- _DESCRIPTION OF THE TASK_
When a line in the records contains the string "transmission", copy that line.

(ENTRIES SUPPLIED Opens)

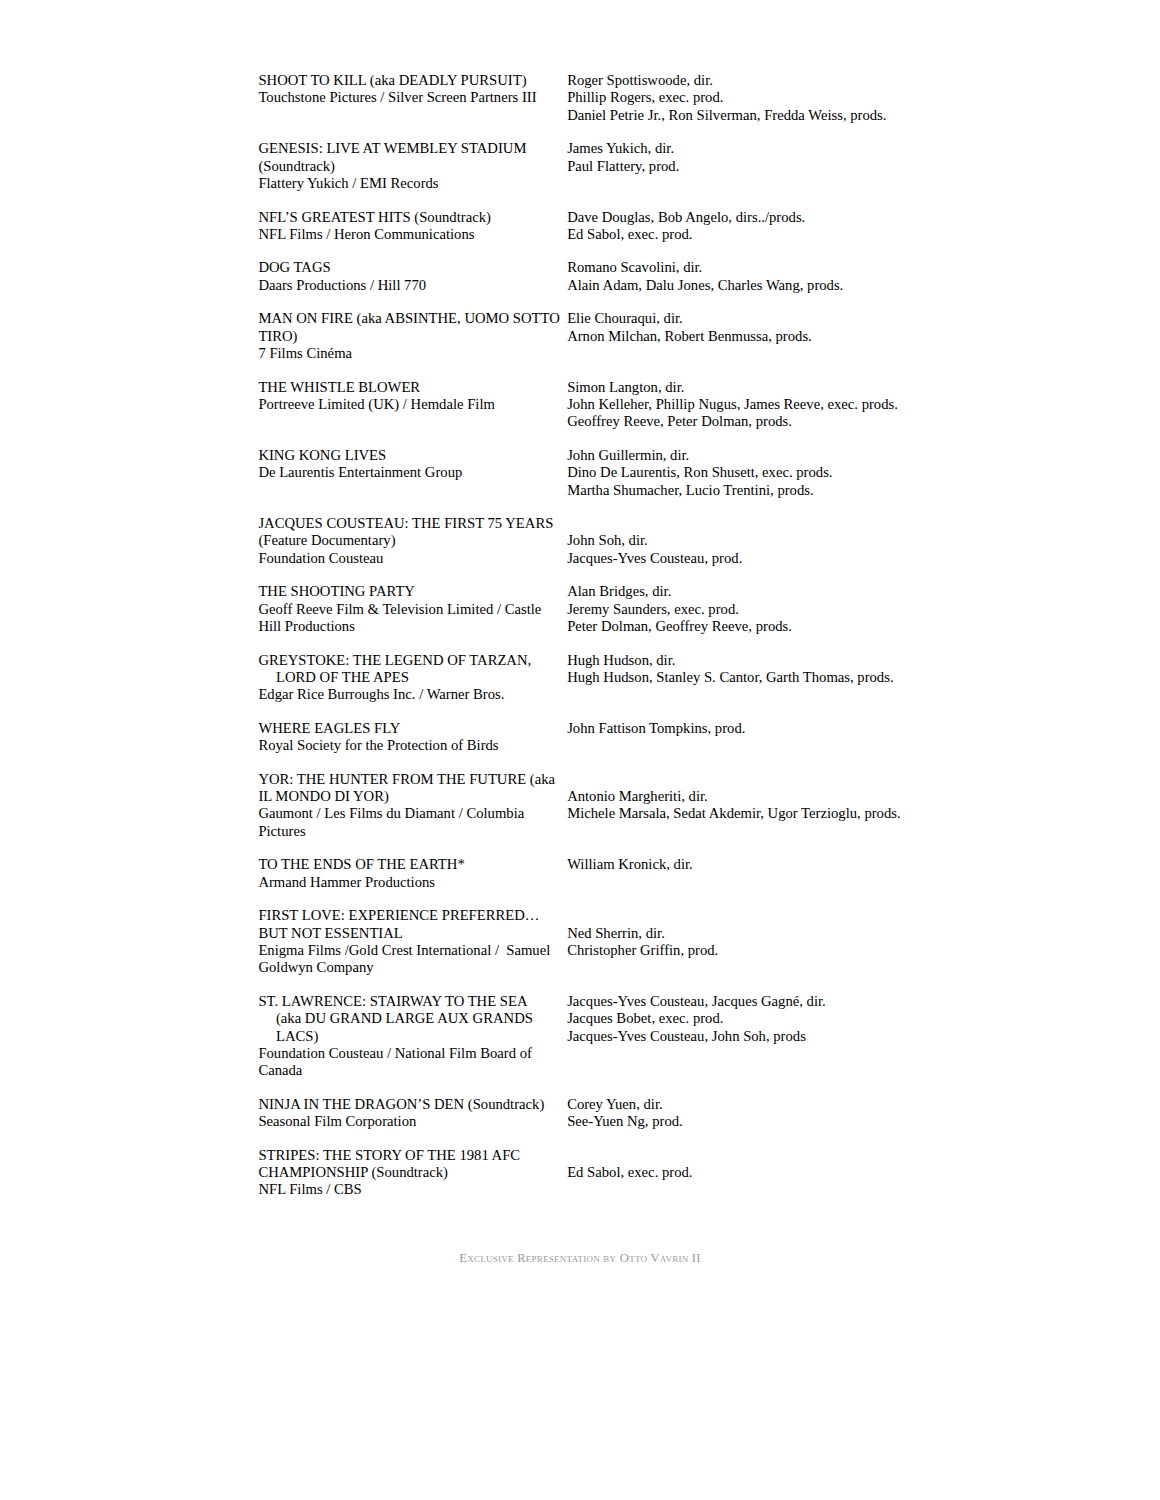| SHOOT TO KILL (aka DEADLY PURSUIT) Touchstone Pictures / Silver Screen Partners III | Roger Spottiswoode, dir. Phillip Rogers, exec. prod. Daniel Petrie Jr., Ron Silverman, Fredda Weiss, prods. |
| GENESIS: LIVE AT WEMBLEY STADIUM (Soundtrack) Flattery Yukich / EMI Records | James Yukich, dir. Paul Flattery, prod. |
| NFL’S GREATEST HITS (Soundtrack) NFL Films / Heron Communications | Dave Douglas, Bob Angelo, dirs../prods. Ed Sabol, exec. prod. |
| DOG TAGS Daars Productions / Hill 770 | Romano Scavolini, dir. Alain Adam, Dalu Jones, Charles Wang, prods. |
| MAN ON FIRE (aka ABSINTHE, UOMO SOTTO TIRO) 7 Films Cinéma | Elie Chouraqui, dir. Arnon Milchan, Robert Benmussa, prods. |
| THE WHISTLE BLOWER Portreeve Limited (UK) / Hemdale Film | Simon Langton, dir. John Kelleher, Phillip Nugus, James Reeve, exec. prods. Geoffrey Reeve, Peter Dolman, prods. |
| KING KONG LIVES De Laurentis Entertainment Group | John Guillermin, dir. Dino De Laurentis, Ron Shusett, exec. prods. Martha Shumacher, Lucio Trentini, prods. |
| JACQUES COUSTEAU: THE FIRST 75 YEARS (Feature Documentary) Foundation Cousteau | John Soh, dir. Jacques-Yves Cousteau, prod. |
| THE SHOOTING PARTY Geoff Reeve Film & Television Limited / Castle Hill Productions | Alan Bridges, dir. Jeremy Saunders, exec. prod. Peter Dolman, Geoffrey Reeve, prods. |
| GREYSTOKE: THE LEGEND OF TARZAN, LORD OF THE APES Edgar Rice Burroughs Inc. / Warner Bros. | Hugh Hudson, dir. Hugh Hudson, Stanley S. Cantor, Garth Thomas, prods. |
| WHERE EAGLES FLY Royal Society for the Protection of Birds | John Fattison Tompkins, prod. |
| YOR: THE HUNTER FROM THE FUTURE (aka IL MONDO DI YOR) Gaumont / Les Films du Diamant / Columbia Pictures | Antonio Margheriti, dir. Michele Marsala, Sedat Akdemir, Ugor Terzioglu, prods. |
| TO THE ENDS OF THE EARTH* Armand Hammer Productions | William Kronick, dir. |
| FIRST LOVE: EXPERIENCE PREFERRED…BUT NOT ESSENTIAL Enigma Films /Gold Crest International / Samuel Goldwyn Company | Ned Sherrin, dir. Christopher Griffin, prod. |
| ST. LAWRENCE: STAIRWAY TO THE SEA (aka DU GRAND LARGE AUX GRANDS LACS) Foundation Cousteau / National Film Board of Canada | Jacques-Yves Cousteau, Jacques Gagné, dir. Jacques Bobet, exec. prod. Jacques-Yves Cousteau, John Soh, prods |
| NINJA IN THE DRAGON’S DEN (Soundtrack) Seasonal Film Corporation | Corey Yuen, dir. See-Yuen Ng, prod. |
| STRIPES: THE STORY OF THE 1981 AFC CHAMPIONSHIP (Soundtrack) NFL Films / CBS | Ed Sabol, exec. prod. |
Exclusive Representation by Otto Vavrin II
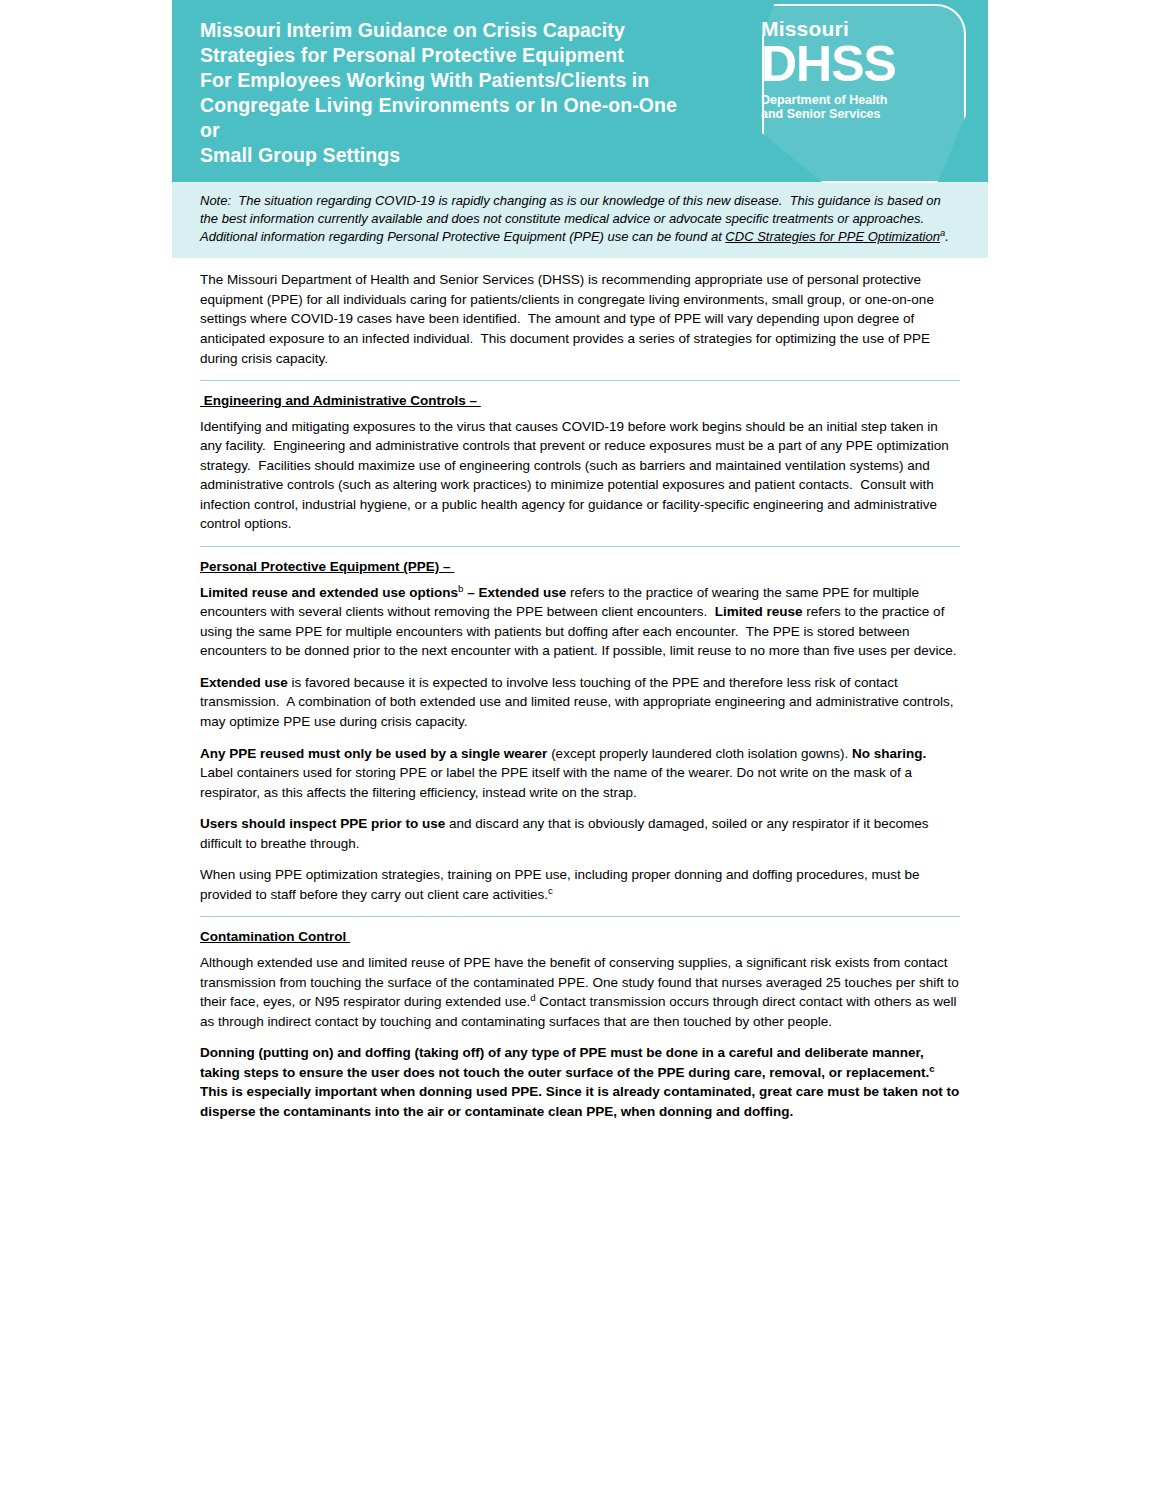Missouri Interim Guidance on Crisis Capacity
Strategies for Personal Protective Equipment
For Employees Working With Patients/Clients in
Congregate Living Environments or In One-on-One or
Small Group Settings
Missouri
DHSS
Department of Health
and Senior Services
Note: The situation regarding COVID-19 is rapidly changing as is our knowledge of this new disease. This guidance is based on the best information currently available and does not constitute medical advice or advocate specific treatments or approaches. Additional information regarding Personal Protective Equipment (PPE) use can be found at CDC Strategies for PPE Optimizationa.
The Missouri Department of Health and Senior Services (DHSS) is recommending appropriate use of personal protective equipment (PPE) for all individuals caring for patients/clients in congregate living environments, small group, or one-on-one settings where COVID-19 cases have been identified. The amount and type of PPE will vary depending upon degree of anticipated exposure to an infected individual. This document provides a series of strategies for optimizing the use of PPE during crisis capacity.
Engineering and Administrative Controls –
Identifying and mitigating exposures to the virus that causes COVID-19 before work begins should be an initial step taken in any facility. Engineering and administrative controls that prevent or reduce exposures must be a part of any PPE optimization strategy. Facilities should maximize use of engineering controls (such as barriers and maintained ventilation systems) and administrative controls (such as altering work practices) to minimize potential exposures and patient contacts. Consult with infection control, industrial hygiene, or a public health agency for guidance or facility-specific engineering and administrative control options.
Personal Protective Equipment (PPE) –
Limited reuse and extended use optionsb – Extended use refers to the practice of wearing the same PPE for multiple encounters with several clients without removing the PPE between client encounters. Limited reuse refers to the practice of using the same PPE for multiple encounters with patients but doffing after each encounter. The PPE is stored between encounters to be donned prior to the next encounter with a patient. If possible, limit reuse to no more than five uses per device.
Extended use is favored because it is expected to involve less touching of the PPE and therefore less risk of contact transmission. A combination of both extended use and limited reuse, with appropriate engineering and administrative controls, may optimize PPE use during crisis capacity.
Any PPE reused must only be used by a single wearer (except properly laundered cloth isolation gowns). No sharing. Label containers used for storing PPE or label the PPE itself with the name of the wearer. Do not write on the mask of a respirator, as this affects the filtering efficiency, instead write on the strap.
Users should inspect PPE prior to use and discard any that is obviously damaged, soiled or any respirator if it becomes difficult to breathe through.
When using PPE optimization strategies, training on PPE use, including proper donning and doffing procedures, must be provided to staff before they carry out client care activities.c
Contamination Control
Although extended use and limited reuse of PPE have the benefit of conserving supplies, a significant risk exists from contact transmission from touching the surface of the contaminated PPE. One study found that nurses averaged 25 touches per shift to their face, eyes, or N95 respirator during extended use.d Contact transmission occurs through direct contact with others as well as through indirect contact by touching and contaminating surfaces that are then touched by other people.
Donning (putting on) and doffing (taking off) of any type of PPE must be done in a careful and deliberate manner, taking steps to ensure the user does not touch the outer surface of the PPE during care, removal, or replacement.c This is especially important when donning used PPE. Since it is already contaminated, great care must be taken not to disperse the contaminants into the air or contaminate clean PPE, when donning and doffing.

(ENTRIES SUPPLIED Closes)

- _ANSWER AREA_
Extended use is favored because it is expected to involve less touching of the PPE and therefore less risk of contact transmission. A combination of both extended use and limited reuse, with appropriate engineering and administrative controls, may optimize PPE use during crisis capacity.
Although extended use and limited reuse of PPE have the benefit of conserving supplies, a significant risk exists from contact transmission from touching the surface of the contaminated PPE. One study found that nurses averaged 25 touches per shift to their face, eyes, or N95 respirator during extended use.d Contact transmission occurs through direct contact with others as well as through indirect contact by touching and contaminating surfaces that are then touched by other people.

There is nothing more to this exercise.